Ik loop met mijn hoofd in de wolken 't is net of die steeds zijn aan 't kolken ze gaan op en neer en doen me geen zeer maar ik weet dat niet zo te vertolken.
Het lachen wint steeds van 't verdriet 't is eender hoe je het ook beziet een vrolijke dag krijg je door een lach wees dan zeker dat iedereen hem ziet.
Ze doolde maar door een ijs woestijn daar tussen voelde zij zich echt klein zo een massa ijs bracht haar van de wijs want ze vond haar weg niet op dit terrein.
Liefde en verdriet gaan hand in hand soms kom ik ze tegen op het strand de ene die lacht de andere die tracht naar dat woordje verscholen onder 't zand.
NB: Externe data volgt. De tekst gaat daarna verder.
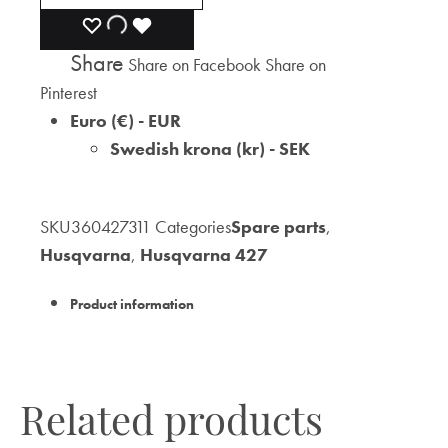
ADD
ADDING
ADDED
Share
Share on Facebook
Share on
TO
TO
TO
Pinterest
WISHLIST
WISHLIST
WISHLIST
Euro (€) - EUR
Swedish krona (kr) - SEK
SKU
360427311
Categories
Spare parts
,
Husqvarna
,
Husqvarna 427
Product information
Related products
Het sprookje kreeg geen happy end in een film is dat niet evident daar komt het steeds goed maar zegt niet hoe 't wel moet en dat ben ik nog steeds niet aan gewend.
De melkboer komt zo ’n twee keer per dag maar zij was dan telkens weer van slag wat opgewonden zo niet verder konden maar toen wist ze nog niet dat ‘t aan haar lag.
Ik wist het bijna van tevoren als 'k hem zag dan was ik herboren die man van de foor liefst de ganse nacht door 't zou alleen mijne rust wat verstoren.
Ze heeft nu toch een andere vriend hij is klein en een beetje bijziend hij ziet ze wel staan wil alleen verder gaan en dat heeft ze dan waarlijk niet verdiend.